=== Supplied material ===
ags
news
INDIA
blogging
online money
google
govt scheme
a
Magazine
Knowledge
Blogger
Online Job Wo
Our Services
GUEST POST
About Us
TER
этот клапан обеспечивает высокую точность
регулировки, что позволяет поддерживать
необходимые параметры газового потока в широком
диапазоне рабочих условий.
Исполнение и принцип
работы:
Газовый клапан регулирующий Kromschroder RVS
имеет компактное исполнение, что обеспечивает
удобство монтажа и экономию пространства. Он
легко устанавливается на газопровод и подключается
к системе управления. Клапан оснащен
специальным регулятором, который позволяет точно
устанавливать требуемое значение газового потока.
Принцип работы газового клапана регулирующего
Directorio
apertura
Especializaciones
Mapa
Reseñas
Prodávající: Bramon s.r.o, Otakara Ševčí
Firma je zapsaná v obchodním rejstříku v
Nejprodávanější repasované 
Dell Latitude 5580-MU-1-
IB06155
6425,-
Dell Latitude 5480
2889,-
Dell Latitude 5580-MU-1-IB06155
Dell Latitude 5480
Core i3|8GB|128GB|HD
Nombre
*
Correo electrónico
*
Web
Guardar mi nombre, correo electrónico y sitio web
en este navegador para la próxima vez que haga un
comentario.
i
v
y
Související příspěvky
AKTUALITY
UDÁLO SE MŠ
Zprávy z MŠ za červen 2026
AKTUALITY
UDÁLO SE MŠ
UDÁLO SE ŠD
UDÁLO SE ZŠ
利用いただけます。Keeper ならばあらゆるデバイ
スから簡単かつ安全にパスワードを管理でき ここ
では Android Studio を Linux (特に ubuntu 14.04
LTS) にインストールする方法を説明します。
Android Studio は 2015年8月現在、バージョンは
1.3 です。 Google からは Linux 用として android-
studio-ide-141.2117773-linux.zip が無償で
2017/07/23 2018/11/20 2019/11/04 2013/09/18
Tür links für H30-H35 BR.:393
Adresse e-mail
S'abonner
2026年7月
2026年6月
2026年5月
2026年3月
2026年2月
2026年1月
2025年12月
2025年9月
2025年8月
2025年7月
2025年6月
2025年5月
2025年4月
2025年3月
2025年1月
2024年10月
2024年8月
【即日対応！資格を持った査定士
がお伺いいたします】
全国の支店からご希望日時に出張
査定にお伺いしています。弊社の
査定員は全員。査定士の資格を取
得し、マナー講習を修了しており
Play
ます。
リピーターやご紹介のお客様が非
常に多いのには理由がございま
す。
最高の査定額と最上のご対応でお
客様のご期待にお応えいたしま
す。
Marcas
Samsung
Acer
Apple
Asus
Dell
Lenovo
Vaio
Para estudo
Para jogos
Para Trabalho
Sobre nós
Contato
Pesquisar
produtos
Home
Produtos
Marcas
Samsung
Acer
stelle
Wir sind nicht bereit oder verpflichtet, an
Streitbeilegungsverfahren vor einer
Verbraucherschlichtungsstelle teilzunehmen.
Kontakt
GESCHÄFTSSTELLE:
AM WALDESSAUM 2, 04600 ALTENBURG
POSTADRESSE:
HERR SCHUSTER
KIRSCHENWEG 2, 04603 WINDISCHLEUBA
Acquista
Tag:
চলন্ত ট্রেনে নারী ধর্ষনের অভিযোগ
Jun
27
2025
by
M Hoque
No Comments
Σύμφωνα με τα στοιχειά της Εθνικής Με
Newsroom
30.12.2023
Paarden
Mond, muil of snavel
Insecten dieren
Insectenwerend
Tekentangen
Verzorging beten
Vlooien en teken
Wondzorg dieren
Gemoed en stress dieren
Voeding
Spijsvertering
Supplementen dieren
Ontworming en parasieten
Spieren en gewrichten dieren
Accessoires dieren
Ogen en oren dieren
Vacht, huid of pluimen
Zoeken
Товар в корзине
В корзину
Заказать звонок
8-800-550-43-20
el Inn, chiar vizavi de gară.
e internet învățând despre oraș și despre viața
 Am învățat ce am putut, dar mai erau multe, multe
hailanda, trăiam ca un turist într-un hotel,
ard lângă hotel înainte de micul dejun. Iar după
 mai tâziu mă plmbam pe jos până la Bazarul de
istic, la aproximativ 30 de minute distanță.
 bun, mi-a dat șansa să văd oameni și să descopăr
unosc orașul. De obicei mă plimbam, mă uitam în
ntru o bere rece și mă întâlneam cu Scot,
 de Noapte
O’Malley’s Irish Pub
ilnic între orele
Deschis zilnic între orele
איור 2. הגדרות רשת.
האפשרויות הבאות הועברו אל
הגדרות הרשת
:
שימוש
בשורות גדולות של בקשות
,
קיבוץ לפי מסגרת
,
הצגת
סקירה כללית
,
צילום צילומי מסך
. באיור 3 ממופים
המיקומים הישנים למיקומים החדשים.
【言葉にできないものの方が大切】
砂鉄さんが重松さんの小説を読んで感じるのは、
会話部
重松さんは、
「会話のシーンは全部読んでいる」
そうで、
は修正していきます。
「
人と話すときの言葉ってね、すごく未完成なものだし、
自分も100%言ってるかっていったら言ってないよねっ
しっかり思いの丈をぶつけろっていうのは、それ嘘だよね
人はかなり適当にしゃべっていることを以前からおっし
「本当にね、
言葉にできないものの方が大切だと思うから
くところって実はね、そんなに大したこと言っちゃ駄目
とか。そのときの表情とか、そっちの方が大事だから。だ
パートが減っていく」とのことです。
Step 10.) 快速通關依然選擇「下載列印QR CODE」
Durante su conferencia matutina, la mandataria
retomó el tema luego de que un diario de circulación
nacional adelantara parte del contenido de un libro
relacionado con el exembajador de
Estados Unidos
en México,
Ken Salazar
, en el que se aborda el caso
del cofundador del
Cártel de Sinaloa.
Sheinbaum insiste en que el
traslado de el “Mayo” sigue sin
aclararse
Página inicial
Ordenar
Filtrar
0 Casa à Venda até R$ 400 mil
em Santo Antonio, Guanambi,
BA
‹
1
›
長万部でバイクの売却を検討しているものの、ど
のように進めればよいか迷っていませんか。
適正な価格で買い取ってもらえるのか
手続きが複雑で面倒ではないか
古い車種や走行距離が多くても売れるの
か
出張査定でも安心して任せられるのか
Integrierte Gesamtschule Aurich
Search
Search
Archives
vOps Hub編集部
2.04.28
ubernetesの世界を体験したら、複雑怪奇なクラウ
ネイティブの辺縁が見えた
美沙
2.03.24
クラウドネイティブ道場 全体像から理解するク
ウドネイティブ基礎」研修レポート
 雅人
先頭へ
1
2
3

=== Aim of the task ===
Copy the records exactly, starting with their first line and going on through the line that contains "регулировки, что позволяет поддерживать", with both ends included.

=== Answer to the exercise ===
ags
news
INDIA
blogging
online money
google
govt scheme
a
Magazine
Knowledge
Blogger
Online Job Wo
Our Services
GUEST POST
About Us
TER
этот клапан обеспечивает высокую точность
регулировки, что позволяет поддерживать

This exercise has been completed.